Nel corso di un’intervista concessa a L’Equipe, Denis Shapovalov ha parlato del suo stile di gioco, sempre finalizzato al divertimento. “Siamo degli showmen in campo, è importante coinvolgere i tifosi, personalmente lo amo” ha spiegato il giovane canadese.

“È una sorta di show, e faccio di tutto per renderlo spettacolare. Per me è qualcosa di naturale. Non sono mai stato timido, sono sempre stato un tipo creativo, ho sempre desiderato di giocare sui campi più importanti, di fronte a tanti tifosi.

Per me è un privilegio, amo il tifo della folla”. Il colpo che lo rende un unicum è il rovescio a una mano in salto. “Non sono tanti i tennisti che lo giocano, abbiamo bisogno di un colpo speciale come quello” ha commentato Shapo.

Il giocatore che più lo ha ispirato nella vita è ovviamente Roger Federer. “Quando ero un ragazzino, guardavo al rovescio di Federer, al suo stile di gioco, a qualunque cosa lo riguardasse.

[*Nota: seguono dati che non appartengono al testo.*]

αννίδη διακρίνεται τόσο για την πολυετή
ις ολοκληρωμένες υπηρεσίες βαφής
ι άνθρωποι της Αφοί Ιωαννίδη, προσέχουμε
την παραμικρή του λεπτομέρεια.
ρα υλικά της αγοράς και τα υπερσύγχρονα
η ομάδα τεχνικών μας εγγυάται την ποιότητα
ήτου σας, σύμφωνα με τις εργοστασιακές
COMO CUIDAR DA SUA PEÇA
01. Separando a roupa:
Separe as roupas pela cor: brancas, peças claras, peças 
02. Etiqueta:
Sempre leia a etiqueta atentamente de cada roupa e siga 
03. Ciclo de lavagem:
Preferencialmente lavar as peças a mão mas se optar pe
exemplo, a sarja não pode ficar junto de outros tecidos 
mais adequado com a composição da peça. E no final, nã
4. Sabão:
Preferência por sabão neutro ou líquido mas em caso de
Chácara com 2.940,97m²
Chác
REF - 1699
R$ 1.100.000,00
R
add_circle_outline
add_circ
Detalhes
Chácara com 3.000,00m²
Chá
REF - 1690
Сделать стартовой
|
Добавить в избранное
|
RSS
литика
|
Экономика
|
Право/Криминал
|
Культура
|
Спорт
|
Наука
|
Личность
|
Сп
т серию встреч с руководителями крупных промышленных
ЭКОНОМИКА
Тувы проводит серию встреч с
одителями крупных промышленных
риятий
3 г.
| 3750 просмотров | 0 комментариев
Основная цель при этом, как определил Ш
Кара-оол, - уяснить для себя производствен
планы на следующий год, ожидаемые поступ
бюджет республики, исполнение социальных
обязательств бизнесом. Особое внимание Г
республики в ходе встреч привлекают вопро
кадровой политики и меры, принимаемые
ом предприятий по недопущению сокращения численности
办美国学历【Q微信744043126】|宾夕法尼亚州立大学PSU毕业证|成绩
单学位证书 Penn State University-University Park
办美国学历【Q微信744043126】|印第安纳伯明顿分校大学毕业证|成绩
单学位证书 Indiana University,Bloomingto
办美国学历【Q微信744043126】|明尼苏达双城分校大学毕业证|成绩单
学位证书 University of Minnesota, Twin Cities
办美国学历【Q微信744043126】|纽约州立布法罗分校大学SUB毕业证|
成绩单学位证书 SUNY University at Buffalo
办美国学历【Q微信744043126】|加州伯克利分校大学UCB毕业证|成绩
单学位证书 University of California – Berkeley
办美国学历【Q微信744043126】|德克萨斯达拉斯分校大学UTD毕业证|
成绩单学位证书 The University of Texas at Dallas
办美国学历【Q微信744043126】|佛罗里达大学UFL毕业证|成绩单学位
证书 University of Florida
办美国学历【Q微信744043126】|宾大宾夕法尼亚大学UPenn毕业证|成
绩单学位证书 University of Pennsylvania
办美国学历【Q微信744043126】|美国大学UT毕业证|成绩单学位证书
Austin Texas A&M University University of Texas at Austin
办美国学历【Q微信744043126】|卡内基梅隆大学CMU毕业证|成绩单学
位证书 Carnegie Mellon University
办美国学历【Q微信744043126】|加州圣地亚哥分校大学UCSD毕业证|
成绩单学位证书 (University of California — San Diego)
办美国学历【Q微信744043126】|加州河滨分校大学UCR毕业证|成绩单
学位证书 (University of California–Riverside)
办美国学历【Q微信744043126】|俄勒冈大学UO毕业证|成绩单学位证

Volevo giocare come lui e cercavo sul serio di copiarlo” ha aggiunto il classe ’99, che domenica ha giocato la prima finale in carriera a livello Masters 1000, perdendo in due set contro Novak Djokovic.

Una sconfitta che non ha però macchiato una settimana di altissimo livello, nella quale il canadese ha peraltro regalato un sogno ai tifosi italiani: battendo Gael Monfils nel match di quarti, Shapo ha infatti garantito a Matteo Berrettini l’approdo matematico alle ATP Finals di Londra.